EfficientNet: Rethinking Model Scaling for Convolutional Neural Networks
Proceedings of the 36th International Conference on Machine Learning, PMLR 97:6105-6114, 2019.
Convolutional Neural Networks (ConvNets) are commonly developed at a fixed resource budget, and then scaled up for better accuracy if more resources are given. In this paper, we systematically study model scaling and identify that carefully balancing network depth, width, and resolution can lead to better performance. Based on this observation, we propose a new scaling method that uniformly scales all dimensions of depth/width/resolution using a simple yet highly effective compound coefficient. We demonstrate the effectiveness of this method on MobileNets and ResNet.

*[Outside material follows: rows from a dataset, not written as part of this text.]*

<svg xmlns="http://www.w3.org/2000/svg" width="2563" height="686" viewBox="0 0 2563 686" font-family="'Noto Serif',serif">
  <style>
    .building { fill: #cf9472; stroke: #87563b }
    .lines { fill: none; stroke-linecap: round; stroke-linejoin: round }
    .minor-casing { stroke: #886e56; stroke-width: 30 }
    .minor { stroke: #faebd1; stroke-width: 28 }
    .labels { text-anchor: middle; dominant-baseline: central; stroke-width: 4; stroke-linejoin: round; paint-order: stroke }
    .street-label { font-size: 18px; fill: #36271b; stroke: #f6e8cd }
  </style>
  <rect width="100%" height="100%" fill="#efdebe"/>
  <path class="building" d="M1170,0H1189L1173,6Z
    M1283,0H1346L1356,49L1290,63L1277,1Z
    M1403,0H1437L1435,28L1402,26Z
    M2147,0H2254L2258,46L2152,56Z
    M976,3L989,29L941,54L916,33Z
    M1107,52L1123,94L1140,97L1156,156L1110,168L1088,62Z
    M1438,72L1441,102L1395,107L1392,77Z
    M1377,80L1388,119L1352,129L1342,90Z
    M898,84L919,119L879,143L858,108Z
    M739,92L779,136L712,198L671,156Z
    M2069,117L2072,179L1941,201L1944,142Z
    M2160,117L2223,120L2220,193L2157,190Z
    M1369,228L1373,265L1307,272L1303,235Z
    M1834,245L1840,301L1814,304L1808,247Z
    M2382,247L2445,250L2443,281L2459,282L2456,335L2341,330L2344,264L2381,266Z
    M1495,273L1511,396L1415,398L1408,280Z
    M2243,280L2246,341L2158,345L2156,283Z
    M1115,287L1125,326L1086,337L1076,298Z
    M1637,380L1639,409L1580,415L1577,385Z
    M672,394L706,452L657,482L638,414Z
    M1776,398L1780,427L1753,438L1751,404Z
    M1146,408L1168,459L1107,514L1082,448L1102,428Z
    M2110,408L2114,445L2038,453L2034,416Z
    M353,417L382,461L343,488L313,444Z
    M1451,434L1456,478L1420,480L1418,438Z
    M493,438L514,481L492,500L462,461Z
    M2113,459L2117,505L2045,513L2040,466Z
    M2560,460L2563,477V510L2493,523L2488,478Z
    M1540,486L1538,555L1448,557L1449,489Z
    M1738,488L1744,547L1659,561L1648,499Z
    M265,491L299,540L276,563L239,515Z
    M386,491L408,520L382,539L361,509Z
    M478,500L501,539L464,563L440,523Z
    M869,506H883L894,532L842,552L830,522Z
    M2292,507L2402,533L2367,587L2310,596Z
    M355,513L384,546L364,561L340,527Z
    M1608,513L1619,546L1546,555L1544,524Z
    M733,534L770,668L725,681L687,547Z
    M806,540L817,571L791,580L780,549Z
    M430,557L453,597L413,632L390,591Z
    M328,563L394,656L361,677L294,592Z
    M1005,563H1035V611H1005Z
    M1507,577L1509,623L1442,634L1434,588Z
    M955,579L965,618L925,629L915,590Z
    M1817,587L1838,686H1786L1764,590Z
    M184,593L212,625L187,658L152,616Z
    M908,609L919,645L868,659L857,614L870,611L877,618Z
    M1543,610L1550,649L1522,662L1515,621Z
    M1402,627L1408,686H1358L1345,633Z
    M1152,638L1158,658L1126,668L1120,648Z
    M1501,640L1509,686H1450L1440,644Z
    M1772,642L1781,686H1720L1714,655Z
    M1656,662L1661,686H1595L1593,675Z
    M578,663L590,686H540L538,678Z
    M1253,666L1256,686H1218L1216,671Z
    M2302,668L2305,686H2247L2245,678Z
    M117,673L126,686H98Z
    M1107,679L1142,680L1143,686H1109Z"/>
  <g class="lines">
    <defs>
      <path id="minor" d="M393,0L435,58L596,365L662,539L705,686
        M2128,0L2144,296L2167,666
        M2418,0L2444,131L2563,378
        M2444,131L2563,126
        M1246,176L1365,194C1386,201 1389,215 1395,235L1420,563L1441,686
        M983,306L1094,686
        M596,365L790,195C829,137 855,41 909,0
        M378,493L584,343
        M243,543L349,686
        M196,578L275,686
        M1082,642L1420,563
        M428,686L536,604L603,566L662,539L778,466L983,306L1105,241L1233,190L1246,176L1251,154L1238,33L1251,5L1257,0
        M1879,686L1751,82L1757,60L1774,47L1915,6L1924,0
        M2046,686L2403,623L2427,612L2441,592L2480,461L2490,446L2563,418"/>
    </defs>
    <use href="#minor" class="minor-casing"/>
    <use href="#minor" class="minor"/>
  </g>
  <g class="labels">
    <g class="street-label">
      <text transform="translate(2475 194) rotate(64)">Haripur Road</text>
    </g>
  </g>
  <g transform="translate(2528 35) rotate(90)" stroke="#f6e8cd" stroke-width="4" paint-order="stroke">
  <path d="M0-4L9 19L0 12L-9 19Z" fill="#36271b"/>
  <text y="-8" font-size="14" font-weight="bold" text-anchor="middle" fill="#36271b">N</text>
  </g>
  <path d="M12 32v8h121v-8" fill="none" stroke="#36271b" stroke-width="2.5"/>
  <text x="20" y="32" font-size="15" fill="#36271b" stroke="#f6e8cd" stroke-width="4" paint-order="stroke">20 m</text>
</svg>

To go even further, we use neural architecture search to design a new baseline network and scale it up to obtain a family of models, called EfficientNets, which achieve much better accuracy and efficiency than previous ConvNets. In particular, our EfficientNet-B7 achieves stateof-the-art 84.4% top-1 / 97.1% top-5 accuracy on ImageNet, while being 8.4x smaller and 6.1x faster on inference than the best existing ConvNet (Huang et al., 2018). Our EfficientNets also transfer well and achieve state-of-the-art accuracy on CIFAR-100 (91.7%), Flower (98.8%), and 3 other transfer learning datasets, with an order of magnitude fewer parameters.